• What you will do
Please return the listing below exactly, without any of its pictures.
Start of Dataset excerpts
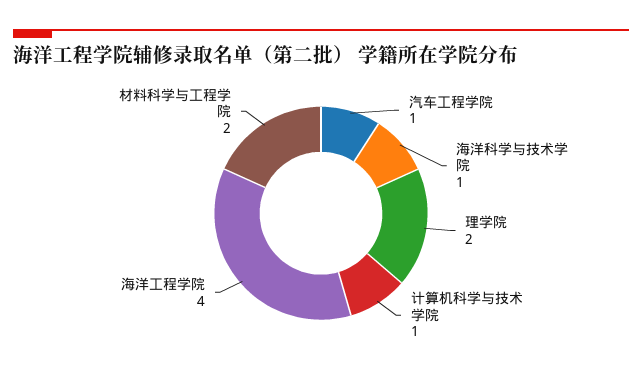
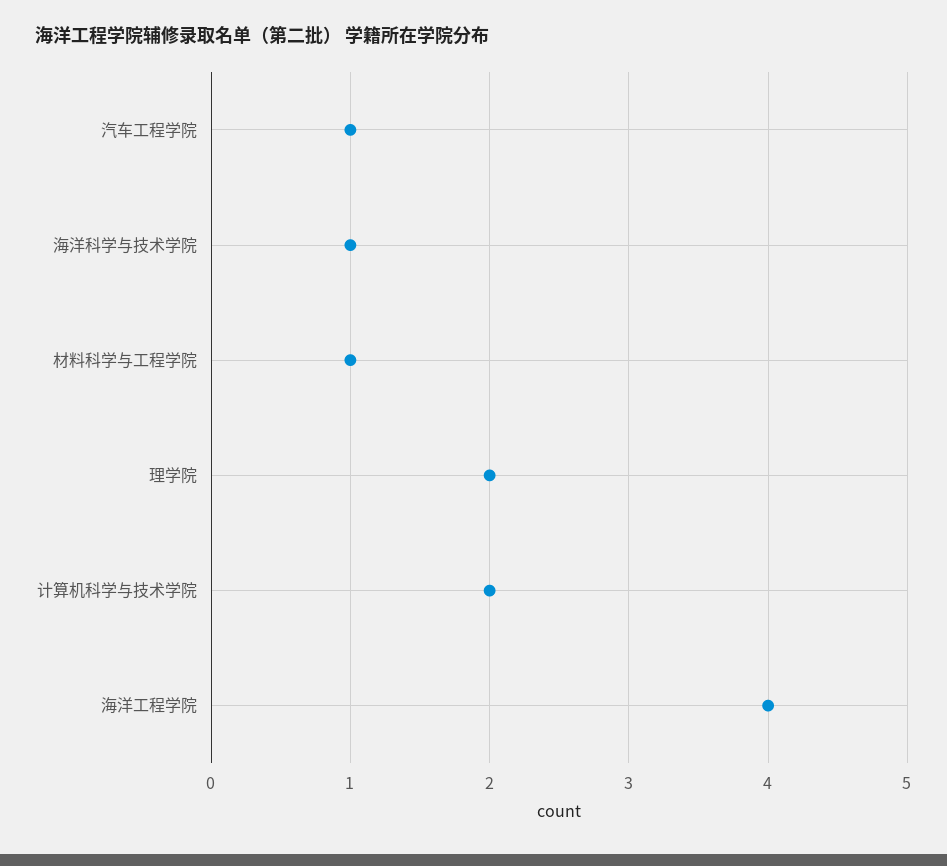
  {
    "汽车工程学院": 1,
    "海洋科学与技术学院": 1,
    "理学院": 2,
-   "计算机科学与技术学院": 1,
+   "计算机科学与技术学院": 2,
    "海洋工程学院": 4,
-   "材料科学与工程学院": 2
+   "材料科学与工程学院": 1
  }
End of Dataset excerpts
• Response to this task
  {
    "汽车工程学院": 1,
    "海洋科学与技术学院": 1,
    "理学院": 2,
-   "计算机科学与技术学院": 1,
+   "计算机科学与技术学院": 2,
    "海洋工程学院": 4,
-   "材料科学与工程学院": 2
+   "材料科学与工程学院": 1
  }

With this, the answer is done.